NEW YORK, June 26, 2026, 08:01 EDT
- SoFi Technologies, Inc. (NASDAQ:SOFI) traded around $17.30 in premarket action after slipping 2.95% for the week.
- The stock is still trading roughly 47% under its $32.73 high from Nov. 12, 2025, despite SoFi rolling out its AI investing platform this week.
- Friday’s Russell index rebalancing could drive more volume than news about the products, with FTSE Russell estimating around $12.2 trillion tracks or uses its U.S. indexes.
SoFi Technologies, Inc. (NASDAQ:SOFI) heads into Friday with investors watching to see if index flows are the next driver for the stock, after a new AI trading product failed to move shares much. No rerate yet, and attention shifts away from headline risk for now.
Shares were little changed at around $17.30 ahead of the Nasdaq open. Wall Street starts regular trade at 9:30 a.m. Eastern, with pre-market quotes from 4:00 a.m. to 9:30 a.m. June 26 isn’t shown as a market holiday by Nasdaq.
SoFi is down 2.95% for the week but still shows a 4.98% gain over the month, TradingView data show.
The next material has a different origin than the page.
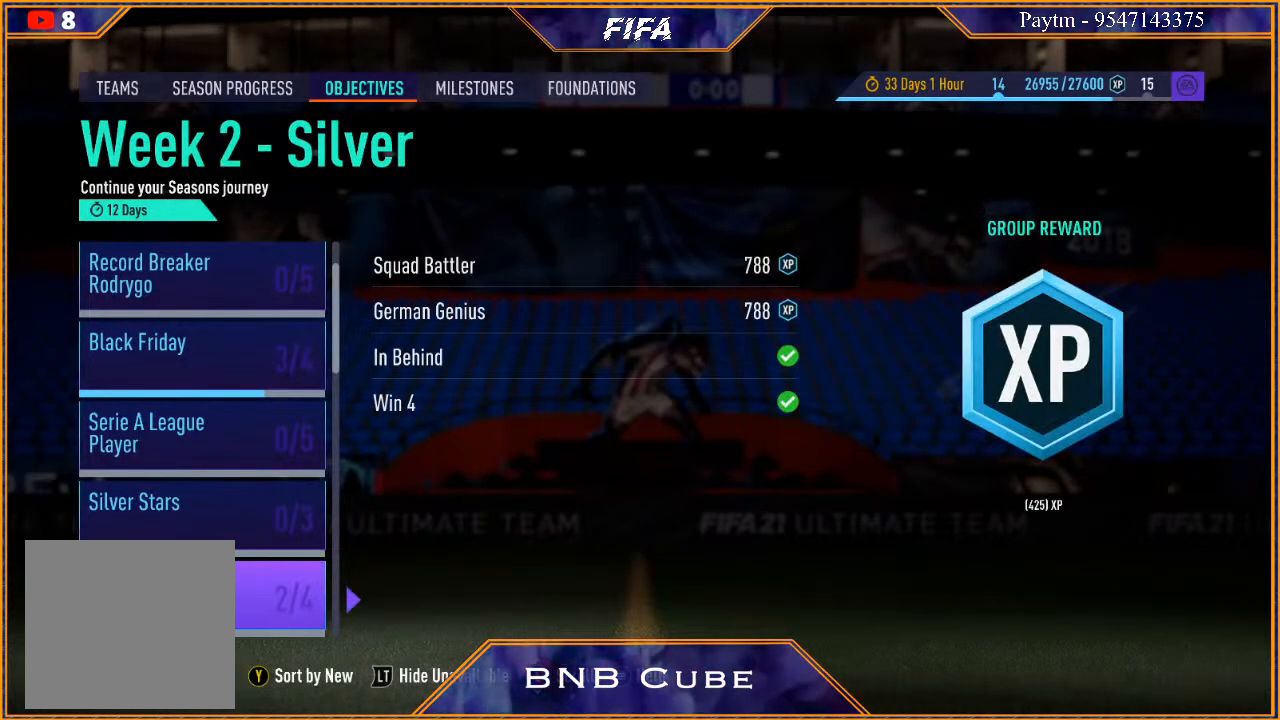
{"buttons": [], "left_stick": "center", "right_stick": "center", "events": []}
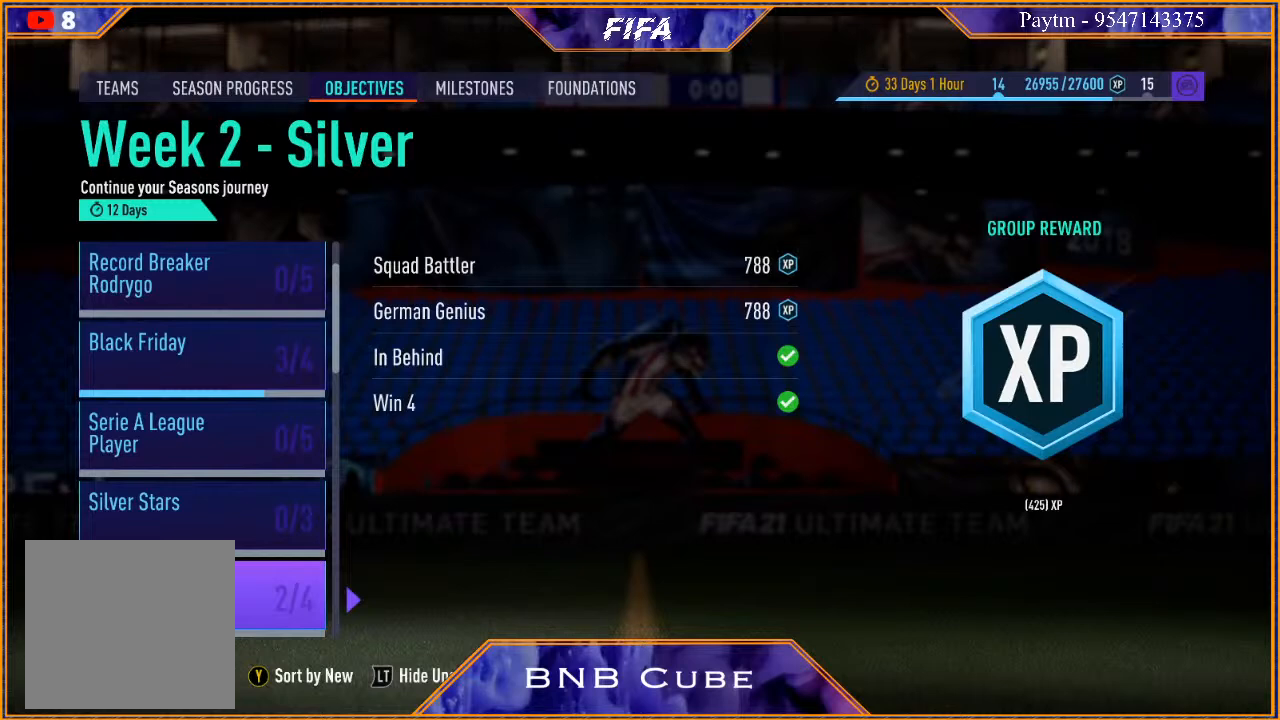
{"buttons": [], "left_stick": "center", "right_stick": "center", "events": []}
The stock has a beta of 2.47 and a market cap near $22.2 billion.
SoFi (NASDAQ:SOFI) is at $17.30, down about 47% from its Nov. 12, 2025 high of $32.73. The company has rolled out AI investing to its platform, but member, deposit, and fee growth haven’t pushed the stock higher.
SoFi on Tuesday said it launched Composer by SoFi after acquiring Composer Securities LLC. The firm said the platform lets users build, test, and run trading strategies using plain language. “If you can explain an investment idea in plain English, you can now build, test, and automate it,” CEO Anthony Noto told Reuters. Reuters
SoFi’s shares barely moved, with investors still treating the stock as a high-beta lender at a premium price. It’s not getting AI fee-revenue treatment in the market. SoFi trades at around 39 times trailing earnings, Robinhood and TradingView show.
FTSE Russell’s June reconstitution is due after the U.S. market close Friday. The index group said about $12.2 trillion is tied to its U.S. indexes, with $217.2 billion trading at the close during the June 2025 event.
Russell’s annual index reshuffle this year could see as much as $150 billion change hands, Reuters said Thursday. Steven DeSanctis, equity analyst at Jefferies, labeled it a “really massive trade” and described the turnover as “dramatic.” Reuters
SoFi is not at risk of missing the large-cap cutoff. Its market cap is far above the $5.7 billion line FTSE Russell sets between the Russell 1000 and Russell 2000. The question is if the last-hour index trades are just more noise for a stock that already swings at double the market’s beta.
SoFi’s results beat its stock this quarter. First-quarter adjusted net revenue came in at $1.1 billion, a 41% jump. Adjusted EBITDA hit $339.9 million, up 62%. Membership grew 35% to 14.7 million.
SoFi’s guidance is the issue. William Blair’s Andrew Jeffrey said after Q1 that SoFi “did not flow through first-quarter revenue and EBITDA upside.” Shares dropped 12% when the company held its 2026 forecast steady, according to Reuters.
Composer is a start, but it doesn’t close the gap yet. SoFi Invest finished Q1 with 3.7 million products, up 37% from last year, the company said. Brokerage fee revenue more than doubled. Now investors want to see if AI tools can lift fee revenue without stacking on the credit risk that keeps the stock tied to rates.